Les conséquences sont plus difficiles à évaluer. Certes le scandale Cambridge Analytica a permis d’évoquer comme conséquence le gain d’une élection présidentielle (l’élection américaine de 2016 en l’occurrence) mais cette hypothèse est invérifiable. Par ailleurs, les données sorties de leur « bercail » ne sont pas systématiquement vendues ou utilisées par ceux qui les ont indûment collectées, ou bien elles se heurtent à des parades mises en place quand la fuite est découverte. Et puis, toutes les données n’ont pas la même capacité de nuisance: une adresse mail ou l’identifiant d’un dossier client sont a priori moins sensibles qu’une donnée de santé. Et l’impact de l’exploitation dépend du comportement du destinataire des données réutilisées, selon qu’il vérifie ou pas la provenance et la pertinence de l’information reçue. Mais d’une manière générale, la conséquence de ces fuites croissantes est la défiance qui s’installe entre les différents acteurs de la société numérique, avec ses contrecoups économiques et politiques.

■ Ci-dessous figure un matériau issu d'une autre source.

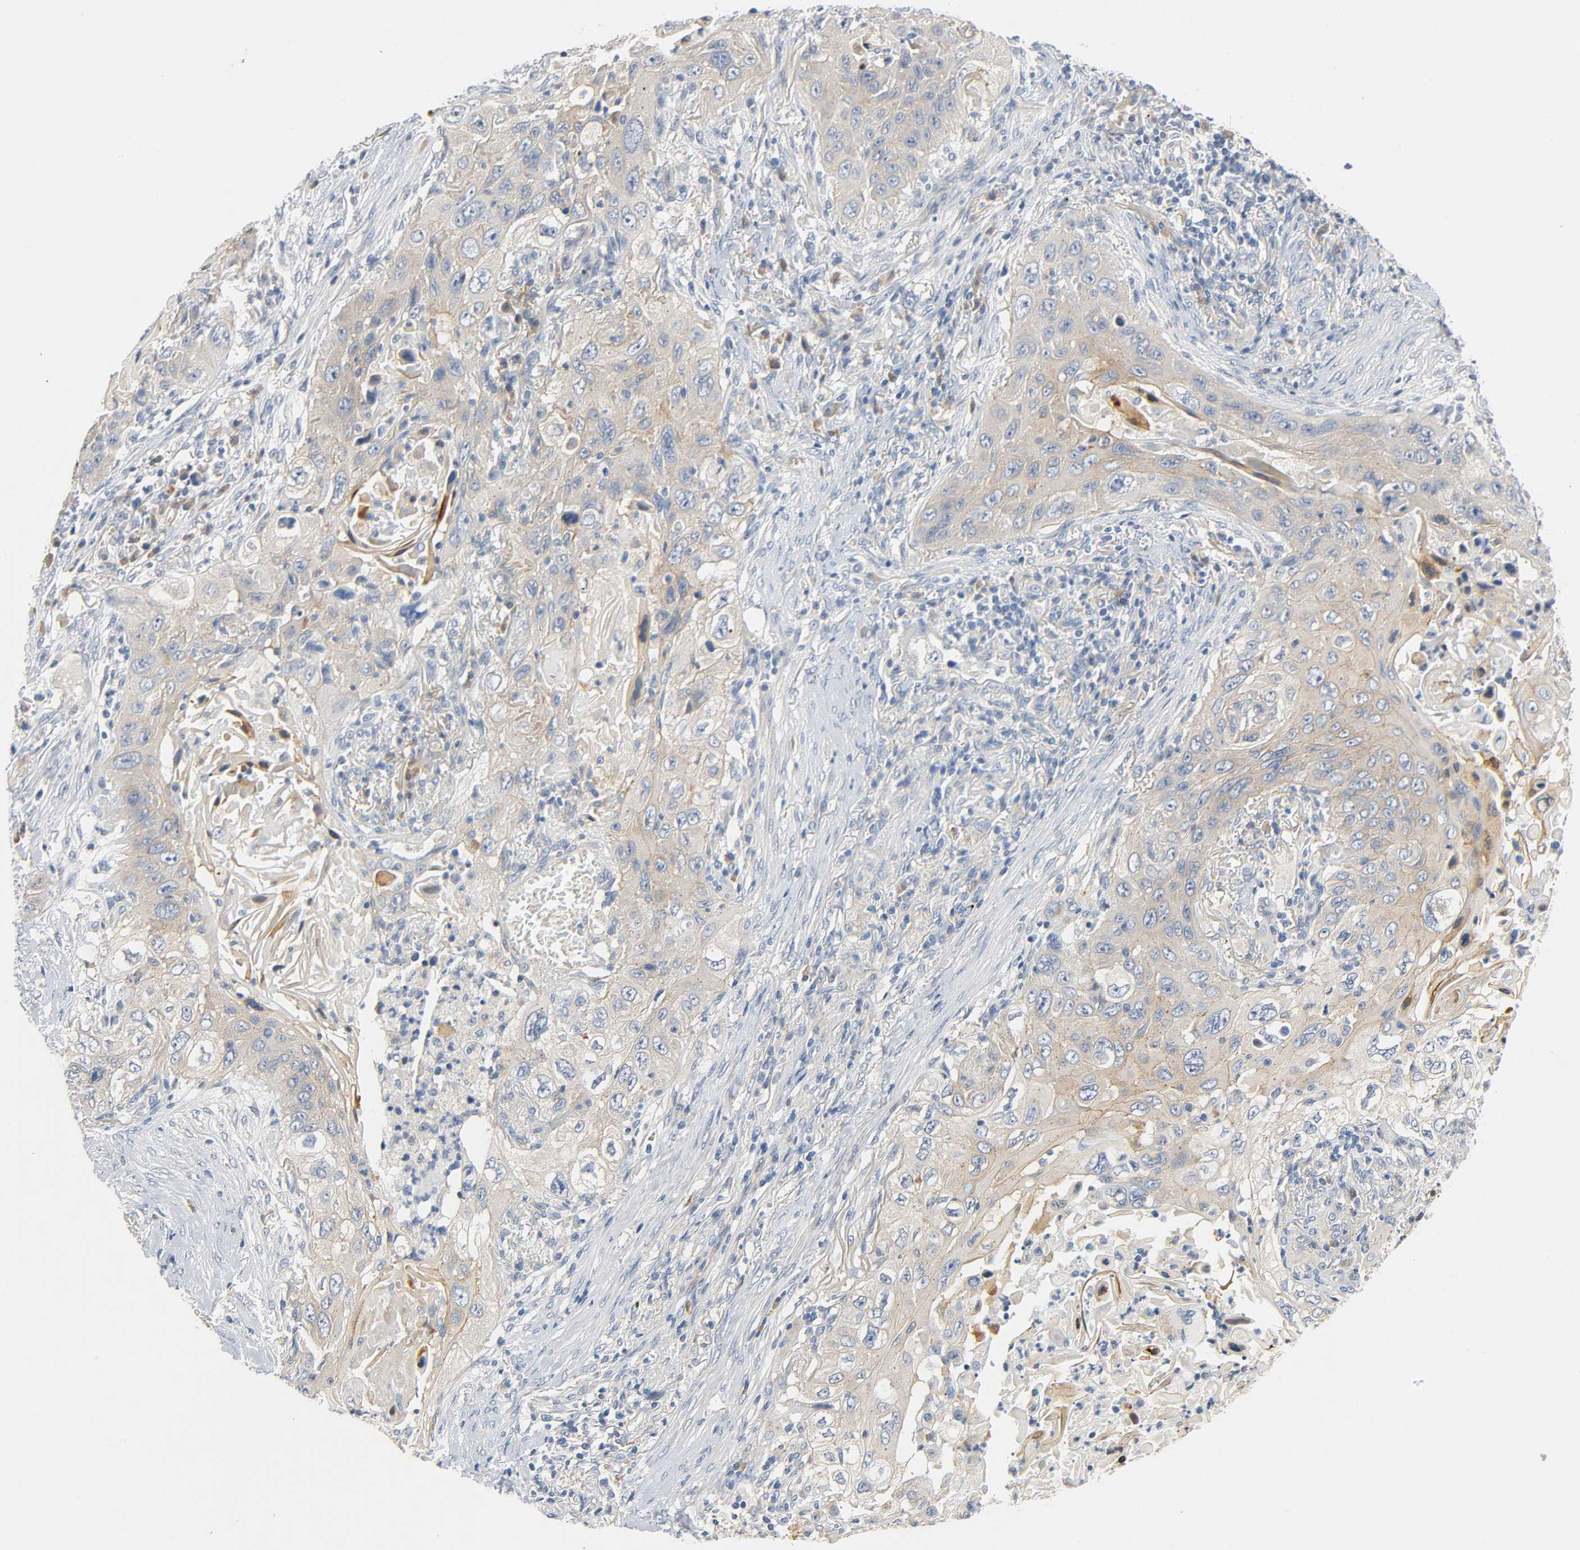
{"staining": {"intensity": "moderate", "quantity": ">75%", "location": "cytoplasmic/membranous"}, "tissue": "lung cancer", "cell_type": "Tumor cells", "image_type": "cancer", "snomed": [{"axis": "morphology", "description": "Squamous cell carcinoma, NOS"}, {"axis": "topography", "description": "Lung"}], "caption": "Moderate cytoplasmic/membranous expression is present in approximately >75% of tumor cells in lung cancer (squamous cell carcinoma).", "gene": "ARPC1A", "patient": {"sex": "female", "age": 67}}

Les solutions au problème sont de plusieurs ordres:

  1. la sécurité informatique est mise en avant comme réponse principale mais elle présente elle-même deux failles: d’un côté, les systèmes de protection peuvent être cassés par les pirates (émulation technologique traditionnelle entre gendarmes et voleurs); de l’autre, cette sécurité informatique doit être demandée par les décideurs qui créent ou collectent les données (les « responsables du traitement » dans le jargon du Règlement général pour la protection des données personnelles), ce qui renvoie au point 3;
  2. le droit: après une période d’excès et d’anarchie en matière de manipulation de données, le Règlement général pour la protection des données personnelles vient remettre le curseur au centre et rééquilibrer les forces en présence; de ce point de vue, le RGPD est plus qu’un règlement européen; il symbolise une prise de conscience collective et la base d’un nouvel ordre autour de l’information, provoquant un nouveau regard collectif sur la propriété des données, l’usage et l’accès à l’information, la mémoire et l’oubli.
  3. last but not least, l’éducation, c’est-à-dire l’acquisition par tout un chacun des bonnes pratiques de la société numérique, l’apprentissage d’une hygiène numérique par tout citoyen. Cet apprentissage n’a pas grand-chose à voir avec la manipulation d’une tablette à l’école maternelle ou l’enseignement du code à l’école élémentaire (qui sont de la poudre aux yeux pour public naïf). L’enjeu est, pour tout individu, de comprendre comment l’information est fabriquée, par qui, quand et avec quoi, comment les données sont agrégées et enregistrées, où elle est stockée, comment elle circule, à qui elle appartient, et en quoi chaque citoyen est concerné par les données qu’il produit, celles qu’on produit le concernant, et celles qu’il utilise.

En conclusion, vu l’augmentation des fuites, en nombre et en volume, il y a urgence à traiter l’incontinence avec des moyens appropriés.

Et ne pas confondre la fuite de données et la fuite en avant!